Saved data entries
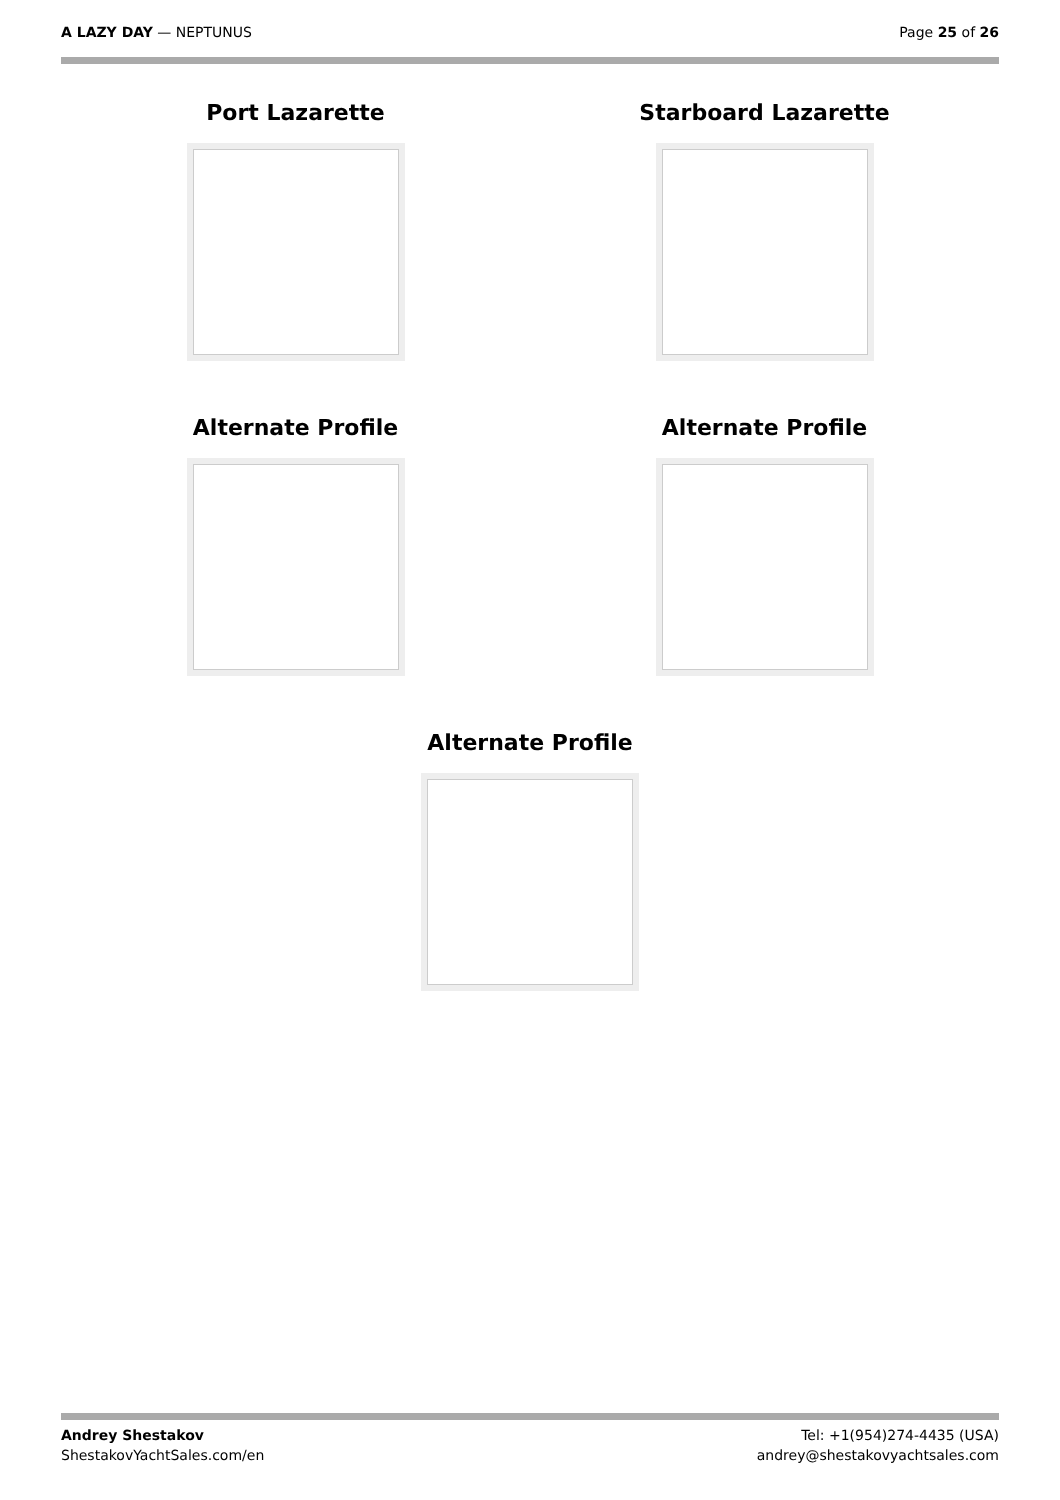A LAZY DAY — NEPTUNUS Page 25 of 26
Port Lazarette
Starboard Lazarette
Alternate Profile
Alternate Profile
Alternate Profile
Andrey Shestakov
ShestakovYachtSales.com/en
Tel: +1(954)274-4435 (USA)
andrey@shestakovyachtsales.com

• ACTION ITEM
The output consists solely of the lines from the line that contains "Starboard Lazarette" through the final line of the data.

• TASK OUTPUT
Starboard Lazarette
Alternate Profile
Alternate Profile
Alternate Profile
Andrey Shestakov
ShestakovYachtSales.com/en
Tel: +1(954)274-4435 (USA)
andrey@shestakovyachtsales.com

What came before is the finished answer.